-- ENUNCIADO --
Responde las siguientes preguntas sobre el texto acerca de ser aprendices a cualquier edad.
(a) ¿Qué dejó de necesitar por las mañanas quien narra, y por qué?
(b) Según la frase atribuida a Jesús, ¿como quiénes debemos ser?
(c) ¿Con qué objeto pesado se compara el fardo que nos quita de encima el ser aprendices?

Recuerdo que recién casado, afanado como estaba por alcanzar mis metas, iba de aquí a allá a las carreras, hacía mil cosas, viajaba con frecuencia, volvía las noches días con la actividad académica y literaria, siempre sentado frente a una máquina escribiendo, produciendo, contando los artículos publicados que me exigía la universidad para estar en el top; para ser uno más de sus elegidos. Mi bella esposa, sabia como ella sola, siempre se empeñaba en que yo escuchara los sonidos de la vida y abriera mis ojos frente a sus grandiosos espectáculos. Cuando cantaba un pájaro, por ejemplo, me miraba sonriente y me preguntaba: “¿lo escuchaste?” Yo la miraba perplejo, complemente ausente del mundo, y al verme perdido en las nebulosas se sonreía y me decía con cariño: “vamos, mi lindo, que no puedes perderte de esto”. Poco a poco fui abriendo los sentidos a todo lo que nos regala la vida y, sin percatarme siquiera, llegó el momento en el que ya no necesité en las mañanas de un reloj despertador, porque lo hacían los pájaros que llegaban a la ventana de nuestra habitación a darnos los buenos días, y que siempre habían estado allí, solo que yo no me percataba, ocupado con aquello que consideraba lo más importante.

Mi vida me ha dado muchas, pero muchas lecciones. Unas las he asimilado con rapidez; otras me han costado demasiado y sigo trajinando a duras penas con ellas. Pero si hay algo en lo que estoy complemente claro es en que, a cualquier edad, debemos ser aprendices: tener la mente y los sentidos abiertos a todo lo que nos llega del universo. Ser como los niños, ya lo dijo Jesús. Suena fácil, pero no hay nada más difícil de hacer que dejar a un lado el ego, la pompa, la intelectualidad (y a veces el orgullo), y entregarnos a la corriente de la vida dispuestos a crecer, a empatizar con los otros, a corregir nuestros errores, a presentar disculpas por las pifias, a echar para atrás rumbos equivocados, a ser la voz de los que no la tienen, a solidarizarnos con las buenas causas, a cuidar el planeta, a empeñarnos cada día por ser mejores personas.

El ser aprendices nos quita de encima el pesado piano de cola (un fardo, ni más ni menos) de creernos superiores y más importantes que los otros, de querer tener siempre la razón, de pretender imponer la “verdad” (que es una quimera, ya lo dicen la ciencia y el devenir de la humanidad), de buscar imponernos sobre los demás, de cerrarnos frente a las evidencias que nos da la existencia solo porque contravienen nuestros pareceres y nuestras creencias (¡inamovibles!), de asumir que somos nosotros los que estamos en el lado correcto de la historia, de sentirnos moralmente superiores a los otros, de que nadie nos comprende, de que somos sufridos y desvalidos. Toda una larga cadena de: me las sé todas, nadie me supera, soy infalible, mi obra es mejor; la vida comienza y termina en nosotros. Una caterva de estupideces que nos empobrecen y nos hacen miserables, hasta convertirnos en personas intragables, tóxicas, pesadas, engreídas, pedantes, que nadie soporta y todos rehúyen. Seres llenos de medallas y trofeos, pero asqueados hasta el alma.

-- REGISTROS EXTRAÍDOS --
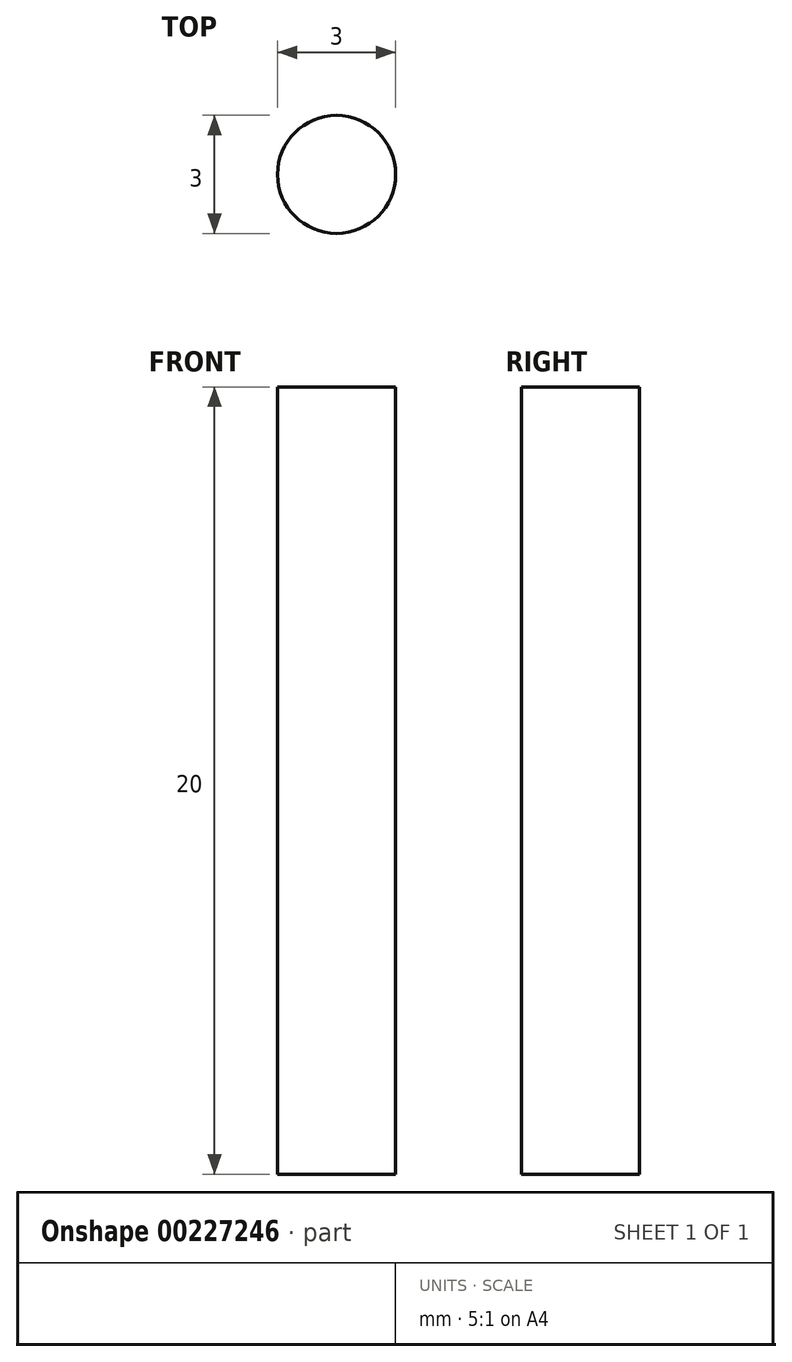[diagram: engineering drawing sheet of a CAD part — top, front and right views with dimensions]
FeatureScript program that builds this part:
annotation { "Feature Type Name" : "Feature", "Feature Type Description" : "" }
export const myFeature = defineFeature(function(context is Context, id is Id, definition is map)
    precondition{}
    {
        {
            var Q0;
            Q0=qCreatedBy(makeId("Top.planeOp"),FACE);
            var sketch = newSketch(context, id + "F0", { "sketchPlane" : qUnion([Q0])});
            skCircle(sketch, "E0", {"center": v(0, 0) * mm, "radius": 1.5 * mm});
            skSolve(sketch);
        }
        {
            var Q0;
            Q0 = qSketchRegion(id + "F0", true);
            extrude(context, id + "F1", {"entities" : qUnion([Q0]), "depth" : 20 * mm});
        }
    });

-- RESPUESTA --
(a) Dejó de necesitar un reloj despertador, porque lo despertaban los pájaros que llegaban a la ventana de la habitación.
(b) Como los niños.
(c) Con un pesado piano de cola.